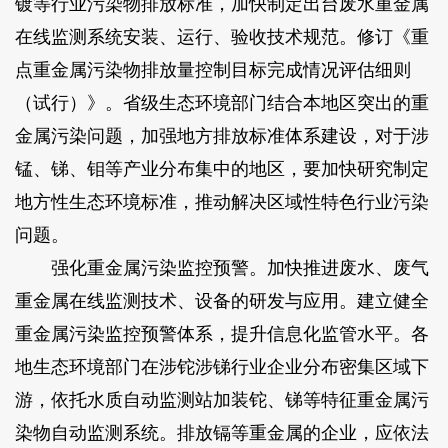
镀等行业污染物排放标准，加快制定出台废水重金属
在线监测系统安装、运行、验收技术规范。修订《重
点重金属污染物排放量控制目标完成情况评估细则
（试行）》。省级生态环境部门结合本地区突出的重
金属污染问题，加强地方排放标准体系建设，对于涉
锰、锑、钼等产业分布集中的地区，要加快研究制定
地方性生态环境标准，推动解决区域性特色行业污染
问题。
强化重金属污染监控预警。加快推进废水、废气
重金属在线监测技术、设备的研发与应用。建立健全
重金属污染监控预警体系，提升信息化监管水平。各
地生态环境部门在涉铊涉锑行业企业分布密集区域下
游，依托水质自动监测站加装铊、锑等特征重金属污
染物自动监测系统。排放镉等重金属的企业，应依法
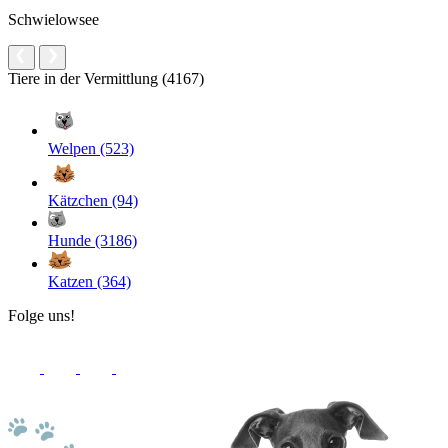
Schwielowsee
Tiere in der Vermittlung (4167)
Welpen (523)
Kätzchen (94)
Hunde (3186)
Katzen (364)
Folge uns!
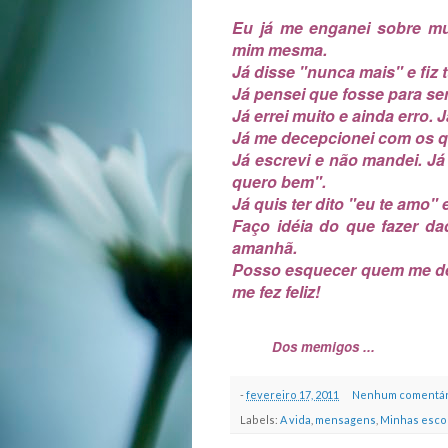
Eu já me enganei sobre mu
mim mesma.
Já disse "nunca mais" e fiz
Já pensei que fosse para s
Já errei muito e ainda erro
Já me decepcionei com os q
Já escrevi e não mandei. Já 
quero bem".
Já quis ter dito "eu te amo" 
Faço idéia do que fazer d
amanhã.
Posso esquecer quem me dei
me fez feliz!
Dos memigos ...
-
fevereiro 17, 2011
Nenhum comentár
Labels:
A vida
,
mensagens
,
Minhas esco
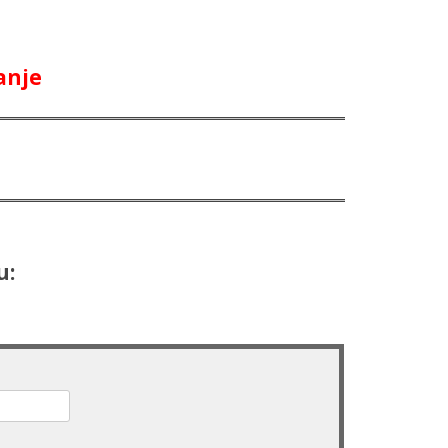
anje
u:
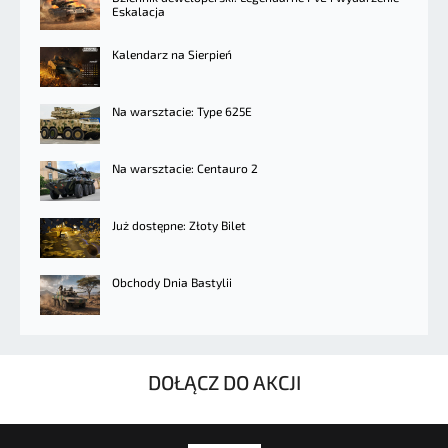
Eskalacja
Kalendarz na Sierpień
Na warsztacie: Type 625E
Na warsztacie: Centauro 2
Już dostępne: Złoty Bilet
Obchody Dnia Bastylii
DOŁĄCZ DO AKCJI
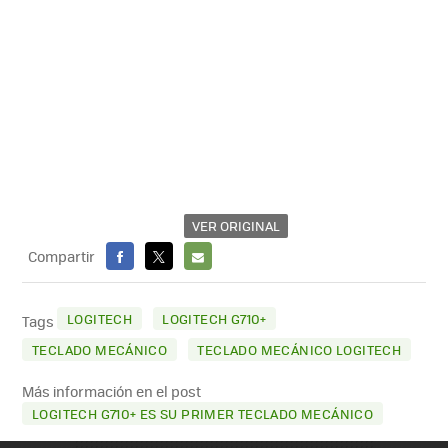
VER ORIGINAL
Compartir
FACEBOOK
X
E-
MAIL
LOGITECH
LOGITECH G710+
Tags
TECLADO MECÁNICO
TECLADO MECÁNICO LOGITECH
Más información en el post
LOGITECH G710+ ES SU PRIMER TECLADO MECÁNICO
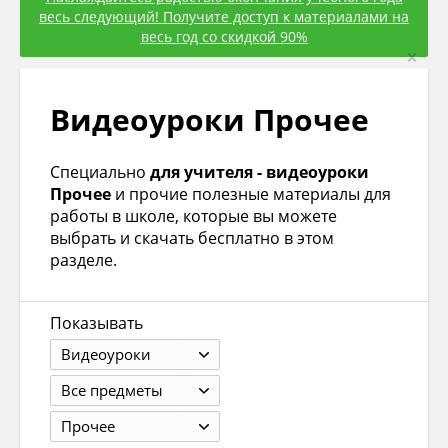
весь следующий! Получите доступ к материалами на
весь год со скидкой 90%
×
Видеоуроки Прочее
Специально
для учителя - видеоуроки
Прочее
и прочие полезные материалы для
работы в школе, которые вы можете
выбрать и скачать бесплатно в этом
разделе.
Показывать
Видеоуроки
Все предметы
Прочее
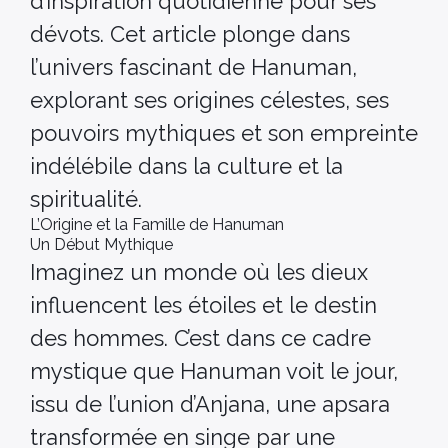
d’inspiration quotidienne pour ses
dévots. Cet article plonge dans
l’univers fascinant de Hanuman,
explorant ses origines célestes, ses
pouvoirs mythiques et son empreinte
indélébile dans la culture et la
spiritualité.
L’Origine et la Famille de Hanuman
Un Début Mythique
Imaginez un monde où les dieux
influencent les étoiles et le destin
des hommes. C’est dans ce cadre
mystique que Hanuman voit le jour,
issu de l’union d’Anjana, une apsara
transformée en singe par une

+---+

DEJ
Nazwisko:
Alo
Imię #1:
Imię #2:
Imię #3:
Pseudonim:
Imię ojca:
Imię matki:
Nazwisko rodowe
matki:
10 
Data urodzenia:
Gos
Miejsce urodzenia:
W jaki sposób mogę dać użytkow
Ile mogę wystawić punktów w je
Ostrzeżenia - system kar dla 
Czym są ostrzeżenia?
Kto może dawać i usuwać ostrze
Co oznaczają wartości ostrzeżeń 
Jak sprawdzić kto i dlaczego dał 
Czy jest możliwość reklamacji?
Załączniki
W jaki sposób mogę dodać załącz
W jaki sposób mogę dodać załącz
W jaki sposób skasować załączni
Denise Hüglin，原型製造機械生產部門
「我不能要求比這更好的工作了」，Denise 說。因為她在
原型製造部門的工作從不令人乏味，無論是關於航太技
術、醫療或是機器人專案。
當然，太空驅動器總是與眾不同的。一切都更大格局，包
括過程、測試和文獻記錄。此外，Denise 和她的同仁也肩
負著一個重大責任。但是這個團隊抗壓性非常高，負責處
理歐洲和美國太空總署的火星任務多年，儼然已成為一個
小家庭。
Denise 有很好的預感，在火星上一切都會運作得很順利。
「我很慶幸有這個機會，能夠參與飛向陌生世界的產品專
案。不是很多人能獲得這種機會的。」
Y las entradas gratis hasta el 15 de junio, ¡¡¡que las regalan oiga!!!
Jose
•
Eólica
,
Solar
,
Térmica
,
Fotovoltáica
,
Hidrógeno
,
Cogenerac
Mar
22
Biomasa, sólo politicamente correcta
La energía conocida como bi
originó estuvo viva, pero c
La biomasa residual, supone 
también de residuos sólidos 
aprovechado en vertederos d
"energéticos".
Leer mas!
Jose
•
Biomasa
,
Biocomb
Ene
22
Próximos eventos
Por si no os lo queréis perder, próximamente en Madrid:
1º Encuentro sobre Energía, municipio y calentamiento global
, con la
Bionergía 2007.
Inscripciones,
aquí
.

+---+

Brief: A clean copy is needed of the lines above from the one with "Obchody Dnia Bastylii" up to and including the one with "transformée en singe par une". Please set it down exactly, with no pictures.

Reply to the exercise:
Obchody Dnia Bastylii
DOŁĄCZ DO AKCJI
VER ORIGINAL
Compartir
FACEBOOK
X
E-
MAIL
LOGITECH
LOGITECH G710+
Tags
TECLADO MECÁNICO
TECLADO MECÁNICO LOGITECH
Más información en el post
LOGITECH G710+ ES SU PRIMER TECLADO MECÁNICO
весь следующий! Получите доступ к материалами на
весь год со скидкой 90%
×
Видеоуроки Прочее
Специально
для учителя - видеоуроки
Прочее
и прочие полезные материалы для
работы в школе, которые вы можете
выбрать и скачать бесплатно в этом
разделе.
Показывать
Видеоуроки
Все предметы
Прочее
d’inspiration quotidienne pour ses
dévots. Cet article plonge dans
l’univers fascinant de Hanuman,
explorant ses origines célestes, ses
pouvoirs mythiques et son empreinte
indélébile dans la culture et la
spiritualité.
L’Origine et la Famille de Hanuman
Un Début Mythique
Imaginez un monde où les dieux
influencent les étoiles et le destin
des hommes. C’est dans ce cadre
mystique que Hanuman voit le jour,
issu de l’union d’Anjana, une apsara
transformée en singe par une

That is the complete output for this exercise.